═══ Supplied passage ═══
Injunctions, Super-injunctions and Privacy: Part 1

There has been a lot in the media of late over so called super-injunction.  As is the case with all legal stories the newspapers continually distort the true picture to whip up a frenzy which results in Parliament looking at what is essentially a non-issue.  I am going to attempt to add my voice to the many already out there on the internet.

An injunction, or if you are in Scotland an interdict, is a court order which prevents someone from doing something.  For example, one could seek an injunction against one’s neighbour to prevent them from using their property in a way that prevents one from enjoying one’s own property or to prevent a newspaper from printing untrue stories about oneself.  A super-injunction, and I’m not aware of there being any “super-interdicts” so this would appear to be an English only issue, is a special type of injunction that the wider public are not supposed to know exists – that is what makes it “super”.

The case of CTB v Imogen Thomas is not an example of a super-injunction, but rather the bog standard injunction described above.  It does not have the extra layer of protection that meant its very existence was not supposed to be known by the wider public.  Injunctions cover a wide array of things and could be used to prevent doctors from carrying out a medical procedure to being used as a pre-emptive way to prevent a breach of contract from occurring.  They do not exist, as the media suggest, purely to stop celebrities from having details of their private lives splattered across the pages of a national newspaper (although that is one way they can be, and have been, used).

Injunctions and super-injunctions, particularly relating to celebrities, have sparked a debate on privacy, which has really only been of concern to those working within the English legal system.  When considering the issue of privacy one must turn to look at section 12 of the Human Rights Act 1998.  This places upon the court a clear burden to weight the public interest with the right to free expression.  It has been said often before that what interests the public is not always the same as what is in the public’s interest.  While the public very well may be interested in which celebrity is having an affair with who (and personally I cannot understand why that would be of any interest to anyone other than the parties involved) is it really in their interest to know? What benefit is there to the public knowing that Celebrity A is having an affair with Celebrity B?  It is not for me to attempt to define what “public interest” means; that is either down to the Court or Parliament to do.  However, some examples of what I would consider to be in the public interest would be:

A Government Minister acting corruptly in the exercise of his duties as a Minister – clearly there is benefit to the public of knowing such information and a Government Minister in such a position should not be able to prevent details of their corrupt actions being revealed to the wider public by way of a court order.

An MP acting in breach of the criminal law – I think that most would agree that a Member of Parliament breaking the Criminal Law is in the public interest and that the media should be free to report on this (in a way that does not prejudice any future criminal proceedings)

A company dumping toxic waste in an unsafe and illegal way – again, a clear example of something that would be in the public interest and that should not be able to be kept private by way of a court order preventing publication of details in the media.

To follow those three examples of things that, in my opinion, would be within the public interest some examples of what I believe the public might be interested in, but are not really in the public interest:

Celebrity A and Celebrity B (both single) have been seen in a restaurant having a romantic meal – the public might very well be interested in this, but the media should be able to be prevented from printing the details if Celebrity A, Celebrity B or both want to keep it private.
═══ Stored data ═══
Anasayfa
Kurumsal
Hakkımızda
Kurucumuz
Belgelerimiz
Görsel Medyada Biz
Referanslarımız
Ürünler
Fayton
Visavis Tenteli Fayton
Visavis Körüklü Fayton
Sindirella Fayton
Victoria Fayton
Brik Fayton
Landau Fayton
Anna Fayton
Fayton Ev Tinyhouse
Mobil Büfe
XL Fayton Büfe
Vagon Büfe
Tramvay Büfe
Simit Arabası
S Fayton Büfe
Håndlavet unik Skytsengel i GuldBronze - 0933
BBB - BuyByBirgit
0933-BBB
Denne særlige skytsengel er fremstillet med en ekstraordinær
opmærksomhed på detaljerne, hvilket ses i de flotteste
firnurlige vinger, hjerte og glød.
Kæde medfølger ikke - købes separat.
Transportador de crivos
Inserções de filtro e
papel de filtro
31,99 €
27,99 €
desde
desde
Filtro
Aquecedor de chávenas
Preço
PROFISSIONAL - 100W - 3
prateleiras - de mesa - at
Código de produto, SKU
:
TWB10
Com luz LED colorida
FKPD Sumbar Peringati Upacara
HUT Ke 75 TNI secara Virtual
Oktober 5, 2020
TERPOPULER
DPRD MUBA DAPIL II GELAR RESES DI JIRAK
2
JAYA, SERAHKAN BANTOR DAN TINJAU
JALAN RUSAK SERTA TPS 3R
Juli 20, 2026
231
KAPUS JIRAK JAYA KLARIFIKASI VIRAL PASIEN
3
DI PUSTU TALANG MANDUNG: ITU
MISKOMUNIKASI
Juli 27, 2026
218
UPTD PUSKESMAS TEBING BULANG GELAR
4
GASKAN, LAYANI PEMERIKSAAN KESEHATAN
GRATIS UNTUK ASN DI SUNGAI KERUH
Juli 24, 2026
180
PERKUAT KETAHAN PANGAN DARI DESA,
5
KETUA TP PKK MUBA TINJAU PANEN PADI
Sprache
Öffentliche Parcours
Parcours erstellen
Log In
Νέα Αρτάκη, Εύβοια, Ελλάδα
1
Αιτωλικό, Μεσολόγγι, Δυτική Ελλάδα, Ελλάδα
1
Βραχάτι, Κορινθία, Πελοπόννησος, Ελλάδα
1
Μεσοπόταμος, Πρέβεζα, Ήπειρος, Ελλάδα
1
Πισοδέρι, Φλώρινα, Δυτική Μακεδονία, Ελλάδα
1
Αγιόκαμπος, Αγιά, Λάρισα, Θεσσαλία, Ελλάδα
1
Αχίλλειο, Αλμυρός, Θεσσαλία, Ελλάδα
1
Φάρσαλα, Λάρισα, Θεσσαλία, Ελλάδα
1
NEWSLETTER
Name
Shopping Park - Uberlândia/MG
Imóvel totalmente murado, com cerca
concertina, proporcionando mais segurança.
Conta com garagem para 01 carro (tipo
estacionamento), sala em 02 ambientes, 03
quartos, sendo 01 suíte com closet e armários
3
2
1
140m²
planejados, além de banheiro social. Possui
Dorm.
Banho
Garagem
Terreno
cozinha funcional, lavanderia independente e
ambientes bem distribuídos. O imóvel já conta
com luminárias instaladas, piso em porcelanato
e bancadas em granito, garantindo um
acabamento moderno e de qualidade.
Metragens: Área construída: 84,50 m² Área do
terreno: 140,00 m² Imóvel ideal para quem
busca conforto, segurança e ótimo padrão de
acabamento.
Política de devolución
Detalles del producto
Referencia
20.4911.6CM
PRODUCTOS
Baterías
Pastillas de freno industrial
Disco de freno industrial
═══
## Exercise 1
From the post on injunctions and privacy, write out verbatim the part that opens with the words containing "A Government Minister acting" and closes with "a court order.".
## Exercise 2
Answer these from the post on injunctions and privacy:
(a) What is an injunction called in Scotland?
(b) Which statutory provision does the post say one must look at when considering privacy?
(c) Which case does the post say is not a super-injunction but a standard injunction?
## Exercise 3
List every situation the post on injunctions and privacy gives as being in the public interest.

## Task output 1
A Government Minister acting corruptly in the exercise of his duties as a Minister – clearly there is benefit to the public of knowing such information and a Government Minister in such a position should not be able to prevent details of their corrupt actions being revealed to the wider public by way of a court order.

## Task output 2
(a) An interdict.
(b) Section 12 of the Human Rights Act 1998.
(c) CTB v Imogen Thomas.

## Task output 3
- A Government Minister acting corruptly in the exercise of his duties as a Minister
- An MP acting in breach of the criminal law
- A company dumping toxic waste in an unsafe and illegal way